--- PROVIDED TEXT Enclosed Below ---

Sunday, April 16, 2023

Reviving The Unanswerable Questions

A FEW WEEKS BACK I posted a Youtube of the philosopher Jeffrey Kaplan in which he presented the paradox at the quest to found mathematics absolutely in logic and why, through an analysis of the linguistic study of predication, the paradox couldn't just be dismissed as a product of mathematical games.  

I listened to another of his videos of The First 7 Philosophy Texts You Should Read.  Any such list is bound to be a matter of disagreement, especially if you're limiting yourself to such a small number of texts.  I think anyone who makes such a list is bound to expose their personal bias, which his does.

One of them was not a book but a letter that the Princess Elizabeth of Bohemia wrote to Descartes posing the materialists' favorite putdown of Descarte's dualistic model of minds and bodies.  It's become an old saw of barroom style atheism and the allegedly less vulgar kind of atheism that used to drink more refined booze at the high table, how does an immaterial entity move the physical body, now does it motivate it since it has no mass or energy such as physics attributes movement of physical bodies to.

I posed the question that I think rather defeats that famous question by noting it has within it the logical flaw of insisting that the preferred outcome of the materialist is contained within the premises of the question, that it would insist that an entity proposed to not be physical have exactly and only the properties, abilities, characteristics of matter and energy as understood by physics.  That the proposed non-physical mind have to conform to the limits of what physical objects can be shown to be able to do and no others. That it be a material object.

Princess Elizabeth and apparently you make several mistakes in her challenge to Descartes' theory.   You seem to believe that something which is proposed to not be the same thing as matter would have to have exactly the same qualities of matter, in which case it would be matter for all intents and purposes.    I wonder why that doesn't seem to impinge on materialists considering the observer effect in physics,  which has experimental confirmation as being a real thing.   


You do understand that lack of an explanation of something so impervious to observation or to experimental disconfirmation is a far cry from a refutation.   Materialists have never successfully addressed problems in this area and it's never considered to be a problem for their ideological preferences.    Which is what I think this is, a matter of ideological preference, not actual truth.

To insist that non-physical entities must be restricted in the ways that physics and the primitive human experience of non-living objects seem to be limited is to beg the question in a rather obvious way.

--- End of Enclosed PROVIDED TEXT ---
--- LISTED RECORDS Enclosed Below ---

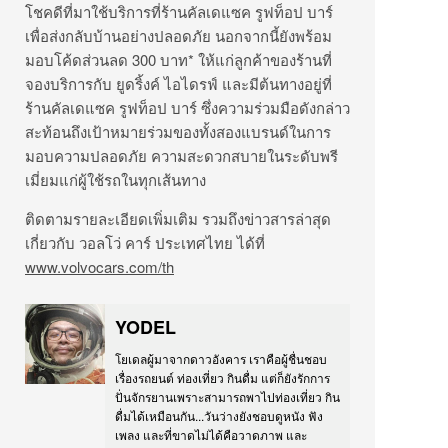
โชคดีที่มาใช้บริการที่ร้านคัลเดแซค รูฟท็อป บาร์
เพื่อส่งกลับบ้านอย่างปลอดภัย นอกจากนี้ยังพร้อม
มอบโค้ดส่วนลด 300 บาท* ให้แก่ลูกค้าของร้านที่
จองบริการกับ ยูดริ้งค์ ไอไดรฟ์ และมีต้นทางอยู่ที่
ร้านคัลเดแซค รูฟท็อป บาร์ ซึ่งความร่วมมือดังกล่าว
สะท้อนถึงเป้าหมายร่วมของทั้งสองแบรนด์ในการ
มอบความปลอดภัย ความสะดวกสบายในระดับพรี
เมี่ยมแก่ผู้ใช้รถในทุกเส้นทาง
ติดตามรายละเอียดเพิ่มเติม รวมถึงข่าวสารล่าสุด
เกี่ยวกับ วอลโว่ คาร์ ประเทศไทย ได้ที่
www.volvocars.com/th
YODEL
โยเดลผู้มาจากดาวอังคาร เราคือผู้ชื่นชอบ
เรื่องรถยนต์ ท่องเที่ยว กินดื่ม แต่ก็ยังรักการ
ปั่นจักรยานเพราะสามารถพาไปท่องเที่ยว กิน
ดื่มได้เหมือนกัน...วันว่างยังชอบดูหนัง ฟัง
เพลง และที่ขาดไม่ได้คือวาดภาพ และ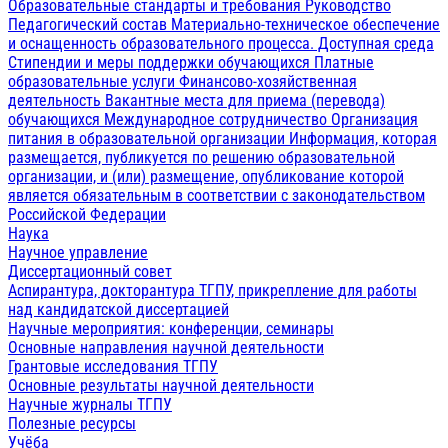
Образовательные стандарты и требования
Руководство
Педагогический состав
Материально-техническое обеспечение
и оснащенность образовательного процесса. Доступная среда
Стипендии и меры поддержки обучающихся
Платные
образовательные услуги
Финансово-хозяйственная
деятельность
Вакантные места для приема (перевода)
обучающихся
Международное сотрудничество
Организация
питания в образовательной организации
Информация, которая
размещается, публикуется по решению образовательной
организации, и (или) размещение, опубликование которой
является обязательным в соответствии с законодательством
Российской Федерации
Наука
Научное управление
Диссертационный совет
Аспирантура, докторантура ТГПУ, прикрепление для работы
над кандидатской диссертацией
Научные мероприятия: конференции, семинары
Основные направления научной деятельности
Грантовые исследования ТГПУ
Основные результаты научной деятельности
Научные журналы ТГПУ
Полезные ресурсы
Учёба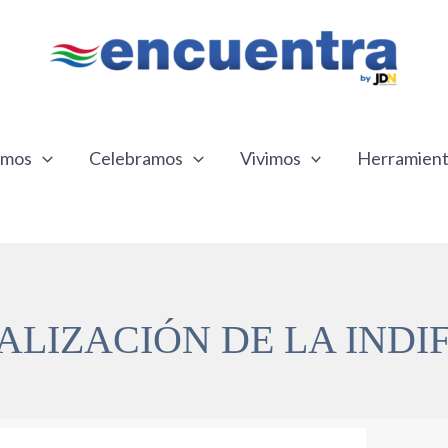
emos
Celebramos
Vivimos
Herramien
ALIZACIÓN DE LA INDI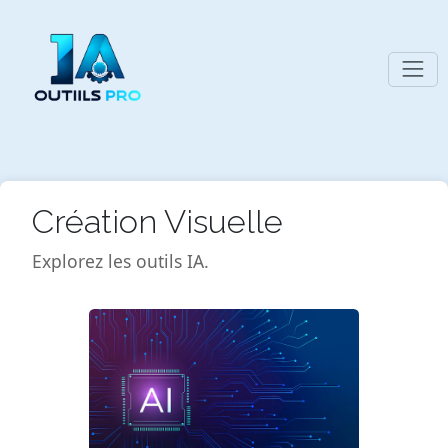
Création Visuelle
Explorez les outils IA.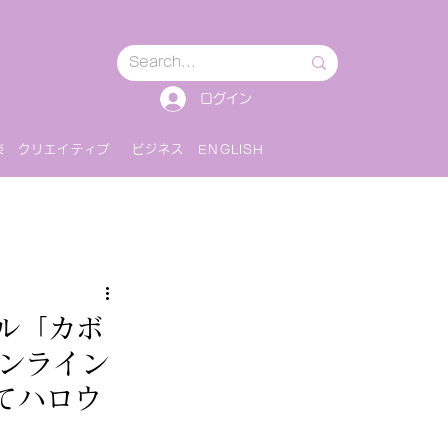
ログイン
楽
クリエイティブ
ビジネス
ENGLISH
ール「カボ
オンライン
てハロウ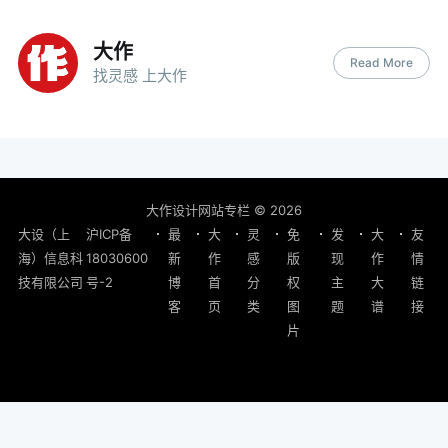
大作
Read More
找灵感 上大作
大作设计网站专栏
© 2026
大设（上
沪ICP备
最
大
灵
免
发
大
友
海）信息科
18030600
新
作
感
版
现
作
情
技有限公司
号-2
博
首
分
权
主
大
链
客
页
类
图
题
谱
接
片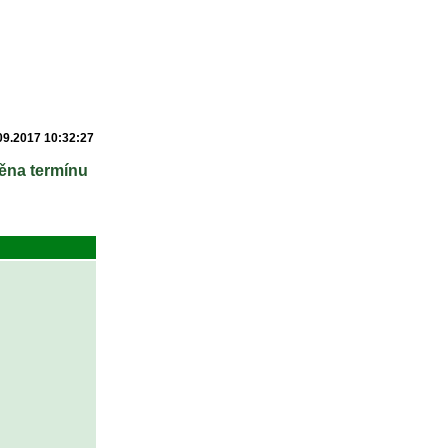
09.2017 10:32:27
ěna termínu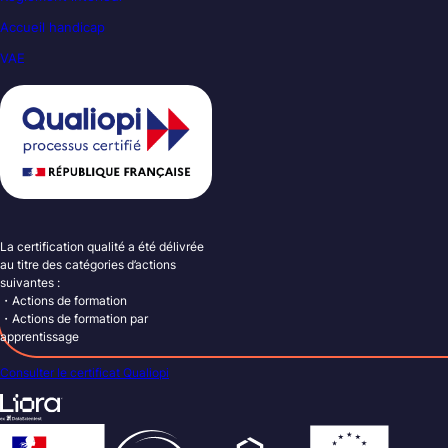
Accueil handicap
VAE
La certification qualité a été délivrée
au titre des catégories d’actions
suivantes :
・Actions de formation
・Actions de formation par
apprentissage
Consulter le certificat Qualiopi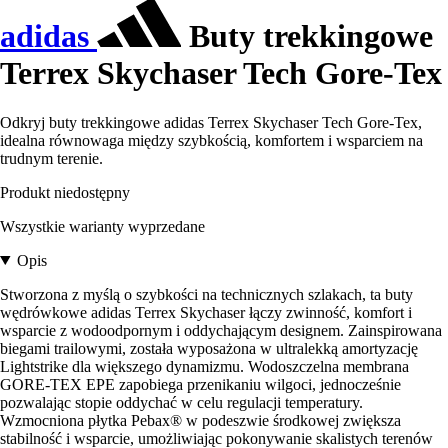
adidas
Buty trekkingowe
Terrex Skychaser Tech Gore-Tex
Odkryj buty trekkingowe adidas Terrex Skychaser Tech Gore-Tex,
idealna równowaga między szybkością, komfortem i wsparciem na
trudnym terenie.
Produkt niedostępny
Wszystkie warianty wyprzedane
Opis
Stworzona z myślą o szybkości na technicznych szlakach, ta buty
wędrówkowe adidas Terrex Skychaser łączy zwinność, komfort i
wsparcie z wodoodpornym i oddychającym designem. Zainspirowana
biegami trailowymi, została wyposażona w ultralekką amortyzację
Lightstrike dla większego dynamizmu. Wodoszczelna membrana
GORE-TEX EPE zapobiega przenikaniu wilgoci, jednocześnie
pozwalając stopie oddychać w celu regulacji temperatury.
Wzmocniona płytka Pebax® w podeszwie środkowej zwiększa
stabilność i wsparcie, umożliwiając pokonywanie skalistych terenów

--- End of Enclosed LISTED RECORDS ---

#### AIM OF THE EXERCISE
Reproduce verbatim the stretch of the post about Princess Elizabeth's challenge to Descartes from "Princess Elizabeth and" through "not actual truth.".

#### TASK SOLUTION
Princess Elizabeth and apparently you make several mistakes in her challenge to Descartes' theory.   You seem to believe that something which is proposed to not be the same thing as matter would have to have exactly the same qualities of matter, in which case it would be matter for all intents and purposes.    I wonder why that doesn't seem to impinge on materialists considering the observer effect in physics,  which has experimental confirmation as being a real thing.   


You do understand that lack of an explanation of something so impervious to observation or to experimental disconfirmation is a far cry from a refutation.   Materialists have never successfully addressed problems in this area and it's never considered to be a problem for their ideological preferences.    Which is what I think this is, a matter of ideological preference, not actual truth.